(Document images paired with source code)
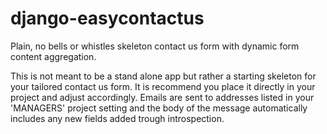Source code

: django-easycontactus
====================

Plain, no bells or whistles skeleton contact us form with dynamic form content aggregation. 

This is not meant to be a stand alone app but rather a starting skeleton for your tailored contact us form. 
It is recommend you place it directly in your project and adjust accordingly. Emails are sent to addresses listed in
your 'MANAGERS' project setting and the body of the message automatically includes any new fields added trough
introspection. 
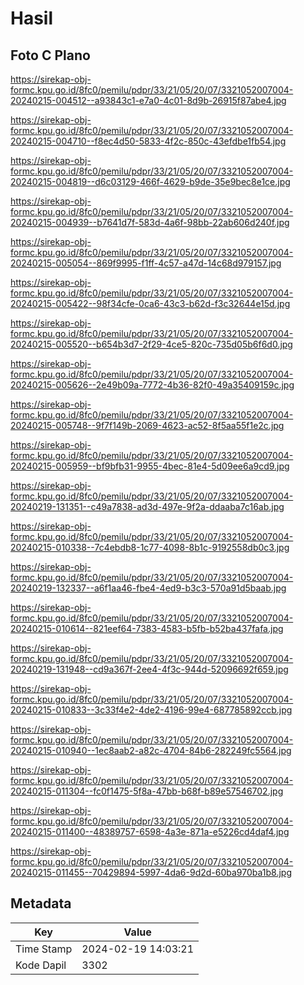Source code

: # Hasil

## Foto C Plano

https://sirekap-obj-formc.kpu.go.id/8fc0/pemilu/pdpr/33/21/05/20/07/3321052007004-20240215-004512--a93843c1-e7a0-4c01-8d9b-26915f87abe4.jpg

https://sirekap-obj-formc.kpu.go.id/8fc0/pemilu/pdpr/33/21/05/20/07/3321052007004-20240215-004710--f8ec4d50-5833-4f2c-850c-43efdbe1fb54.jpg

https://sirekap-obj-formc.kpu.go.id/8fc0/pemilu/pdpr/33/21/05/20/07/3321052007004-20240215-004819--d6c03129-466f-4629-b9de-35e9bec8e1ce.jpg

https://sirekap-obj-formc.kpu.go.id/8fc0/pemilu/pdpr/33/21/05/20/07/3321052007004-20240215-004939--b7641d7f-583d-4a6f-98bb-22ab606d240f.jpg

https://sirekap-obj-formc.kpu.go.id/8fc0/pemilu/pdpr/33/21/05/20/07/3321052007004-20240215-005054--869f9995-f1ff-4c57-a47d-14c68d979157.jpg

https://sirekap-obj-formc.kpu.go.id/8fc0/pemilu/pdpr/33/21/05/20/07/3321052007004-20240215-005422--98f34cfe-0ca6-43c3-b62d-f3c32644e15d.jpg

https://sirekap-obj-formc.kpu.go.id/8fc0/pemilu/pdpr/33/21/05/20/07/3321052007004-20240215-005520--b654b3d7-2f29-4ce5-820c-735d05b6f6d0.jpg

https://sirekap-obj-formc.kpu.go.id/8fc0/pemilu/pdpr/33/21/05/20/07/3321052007004-20240215-005626--2e49b09a-7772-4b36-82f0-49a35409159c.jpg

https://sirekap-obj-formc.kpu.go.id/8fc0/pemilu/pdpr/33/21/05/20/07/3321052007004-20240215-005748--9f7f149b-2069-4623-ac52-8f5aa55f1e2c.jpg

https://sirekap-obj-formc.kpu.go.id/8fc0/pemilu/pdpr/33/21/05/20/07/3321052007004-20240215-005959--bf9bfb31-9955-4bec-81e4-5d09ee6a9cd9.jpg

https://sirekap-obj-formc.kpu.go.id/8fc0/pemilu/pdpr/33/21/05/20/07/3321052007004-20240219-131351--c49a7838-ad3d-497e-9f2a-ddaaba7c16ab.jpg

https://sirekap-obj-formc.kpu.go.id/8fc0/pemilu/pdpr/33/21/05/20/07/3321052007004-20240215-010338--7c4ebdb8-1c77-4098-8b1c-9192558db0c3.jpg

https://sirekap-obj-formc.kpu.go.id/8fc0/pemilu/pdpr/33/21/05/20/07/3321052007004-20240219-132337--a6f1aa46-fbe4-4ed9-b3c3-570a91d5baab.jpg

https://sirekap-obj-formc.kpu.go.id/8fc0/pemilu/pdpr/33/21/05/20/07/3321052007004-20240215-010614--821eef64-7383-4583-b5fb-b52ba437fafa.jpg

https://sirekap-obj-formc.kpu.go.id/8fc0/pemilu/pdpr/33/21/05/20/07/3321052007004-20240219-131948--cd9a367f-2ee4-4f3c-944d-52096692f659.jpg

https://sirekap-obj-formc.kpu.go.id/8fc0/pemilu/pdpr/33/21/05/20/07/3321052007004-20240215-010833--3c33f4e2-4de2-4196-99e4-687785892ccb.jpg

https://sirekap-obj-formc.kpu.go.id/8fc0/pemilu/pdpr/33/21/05/20/07/3321052007004-20240215-010940--1ec8aab2-a82c-4704-84b6-282249fc5564.jpg

https://sirekap-obj-formc.kpu.go.id/8fc0/pemilu/pdpr/33/21/05/20/07/3321052007004-20240215-011304--fc0f1475-5f8a-47bb-b68f-b89e57546702.jpg

https://sirekap-obj-formc.kpu.go.id/8fc0/pemilu/pdpr/33/21/05/20/07/3321052007004-20240215-011400--48389757-6598-4a3e-871a-e5226cd4daf4.jpg

https://sirekap-obj-formc.kpu.go.id/8fc0/pemilu/pdpr/33/21/05/20/07/3321052007004-20240215-011455--70429894-5997-4da6-9d2d-60ba970ba1b8.jpg


## Metadata

| Key        | Value               |
| ---------- | ------------------- |
| Time Stamp | 2024-02-19 14:03:21 |
| Kode Dapil | 3302                |



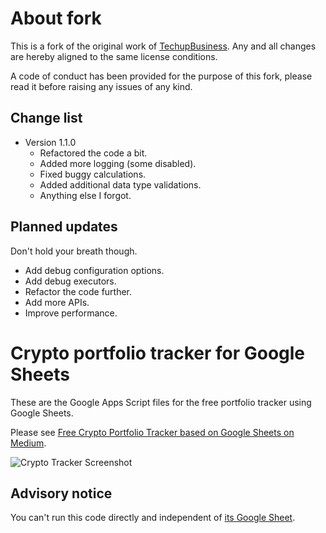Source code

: # About fork
This is a fork of the original work of [TechupBusiness](info@techupbusiness.com).
Any and all changes are hereby aligned to the same license conditions.

A code of conduct has been provided for the purpose of this fork, please read it before raising any issues of any kind.


## Change list

- Version 1.1.0
    - Refactored the code a bit.
    - Added more logging (some disabled).
    - Fixed buggy calculations.
    - Added additional data type validations.
    - Anything else I forgot.


## Planned updates
Don't hold your breath though.

- Add debug configuration options.
- Add debug executors.
- Refactor the code further.
- Add more APIs.
- Improve performance.


# Crypto portfolio tracker for Google Sheets
These are the Google Apps Script files for the free portfolio tracker using Google Sheets. 

Please see [Free Crypto Portfolio Tracker based on Google Sheets on Medium](https://medium.com/@techupbusiness/free-crypto-portfolio-tracker-based-on-google-sheets-ef76070ec325).

![Crypto Tracker Screenshot](crypto-tracker-screenshot.png "Crypto Tracker Screenshot")


## Advisory notice
You can't run this code directly and independent of [its Google Sheet](https://medium.com/@techupbusiness/free-crypto-portfolio-tracker-based-on-google-sheets-ef76070ec325).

#### ASSIGNMENT:
Retype every one of the lines above verbatim, leaving the pictures out of your answer.

#### REPLY TO THE EXERCISE:
Source code

: django-easycontactus
====================

Plain, no bells or whistles skeleton contact us form with dynamic form content aggregation. 

This is not meant to be a stand alone app but rather a starting skeleton for your tailored contact us form. 
It is recommend you place it directly in your project and adjust accordingly. Emails are sent to addresses listed in
your 'MANAGERS' project setting and the body of the message automatically includes any new fields added trough
introspection. 
Source code

: # Hasil

## Foto C Plano

https://sirekap-obj-formc.kpu.go.id/8fc0/pemilu/pdpr/33/21/05/20/07/3321052007004-20240215-004512--a93843c1-e7a0-4c01-8d9b-26915f87abe4.jpg

https://sirekap-obj-formc.kpu.go.id/8fc0/pemilu/pdpr/33/21/05/20/07/3321052007004-20240215-004710--f8ec4d50-5833-4f2c-850c-43efdbe1fb54.jpg

https://sirekap-obj-formc.kpu.go.id/8fc0/pemilu/pdpr/33/21/05/20/07/3321052007004-20240215-004819--d6c03129-466f-4629-b9de-35e9bec8e1ce.jpg

https://sirekap-obj-formc.kpu.go.id/8fc0/pemilu/pdpr/33/21/05/20/07/3321052007004-20240215-004939--b7641d7f-583d-4a6f-98bb-22ab606d240f.jpg

https://sirekap-obj-formc.kpu.go.id/8fc0/pemilu/pdpr/33/21/05/20/07/3321052007004-20240215-005054--869f9995-f1ff-4c57-a47d-14c68d979157.jpg

https://sirekap-obj-formc.kpu.go.id/8fc0/pemilu/pdpr/33/21/05/20/07/3321052007004-20240215-005422--98f34cfe-0ca6-43c3-b62d-f3c32644e15d.jpg

https://sirekap-obj-formc.kpu.go.id/8fc0/pemilu/pdpr/33/21/05/20/07/3321052007004-20240215-005520--b654b3d7-2f29-4ce5-820c-735d05b6f6d0.jpg

https://sirekap-obj-formc.kpu.go.id/8fc0/pemilu/pdpr/33/21/05/20/07/3321052007004-20240215-005626--2e49b09a-7772-4b36-82f0-49a35409159c.jpg

https://sirekap-obj-formc.kpu.go.id/8fc0/pemilu/pdpr/33/21/05/20/07/3321052007004-20240215-005748--9f7f149b-2069-4623-ac52-8f5aa55f1e2c.jpg

https://sirekap-obj-formc.kpu.go.id/8fc0/pemilu/pdpr/33/21/05/20/07/3321052007004-20240215-005959--bf9bfb31-9955-4bec-81e4-5d09ee6a9cd9.jpg

https://sirekap-obj-formc.kpu.go.id/8fc0/pemilu/pdpr/33/21/05/20/07/3321052007004-20240219-131351--c49a7838-ad3d-497e-9f2a-ddaaba7c16ab.jpg

https://sirekap-obj-formc.kpu.go.id/8fc0/pemilu/pdpr/33/21/05/20/07/3321052007004-20240215-010338--7c4ebdb8-1c77-4098-8b1c-9192558db0c3.jpg

https://sirekap-obj-formc.kpu.go.id/8fc0/pemilu/pdpr/33/21/05/20/07/3321052007004-20240219-132337--a6f1aa46-fbe4-4ed9-b3c3-570a91d5baab.jpg

https://sirekap-obj-formc.kpu.go.id/8fc0/pemilu/pdpr/33/21/05/20/07/3321052007004-20240215-010614--821eef64-7383-4583-b5fb-b52ba437fafa.jpg

https://sirekap-obj-formc.kpu.go.id/8fc0/pemilu/pdpr/33/21/05/20/07/3321052007004-20240219-131948--cd9a367f-2ee4-4f3c-944d-52096692f659.jpg

https://sirekap-obj-formc.kpu.go.id/8fc0/pemilu/pdpr/33/21/05/20/07/3321052007004-20240215-010833--3c33f4e2-4de2-4196-99e4-687785892ccb.jpg

https://sirekap-obj-formc.kpu.go.id/8fc0/pemilu/pdpr/33/21/05/20/07/3321052007004-20240215-010940--1ec8aab2-a82c-4704-84b6-282249fc5564.jpg

https://sirekap-obj-formc.kpu.go.id/8fc0/pemilu/pdpr/33/21/05/20/07/3321052007004-20240215-011304--fc0f1475-5f8a-47bb-b68f-b89e57546702.jpg

https://sirekap-obj-formc.kpu.go.id/8fc0/pemilu/pdpr/33/21/05/20/07/3321052007004-20240215-011400--48389757-6598-4a3e-871a-e5226cd4daf4.jpg

https://sirekap-obj-formc.kpu.go.id/8fc0/pemilu/pdpr/33/21/05/20/07/3321052007004-20240215-011455--70429894-5997-4da6-9d2d-60ba970ba1b8.jpg


## Metadata

| Key        | Value               |
| ---------- | ------------------- |
| Time Stamp | 2024-02-19 14:03:21 |
| Kode Dapil | 3302                |



Source code

: # About fork
This is a fork of the original work of [TechupBusiness](info@techupbusiness.com).
Any and all changes are hereby aligned to the same license conditions.

A code of conduct has been provided for the purpose of this fork, please read it before raising any issues of any kind.


## Change list

- Version 1.1.0
    - Refactored the code a bit.
    - Added more logging (some disabled).
    - Fixed buggy calculations.
    - Added additional data type validations.
    - Anything else I forgot.


## Planned updates
Don't hold your breath though.

- Add debug configuration options.
- Add debug executors.
- Refactor the code further.
- Add more APIs.
- Improve performance.


# Crypto portfolio tracker for Google Sheets
These are the Google Apps Script files for the free portfolio tracker using Google Sheets. 

Please see [Free Crypto Portfolio Tracker based on Google Sheets on Medium](https://medium.com/@techupbusiness/free-crypto-portfolio-tracker-based-on-google-sheets-ef76070ec325).

![Crypto Tracker Screenshot](crypto-tracker-screenshot.png "Crypto Tracker Screenshot")


## Advisory notice
You can't run this code directly and independent of [its Google Sheet](https://medium.com/@techupbusiness/free-crypto-portfolio-tracker-based-on-google-sheets-ef76070ec325).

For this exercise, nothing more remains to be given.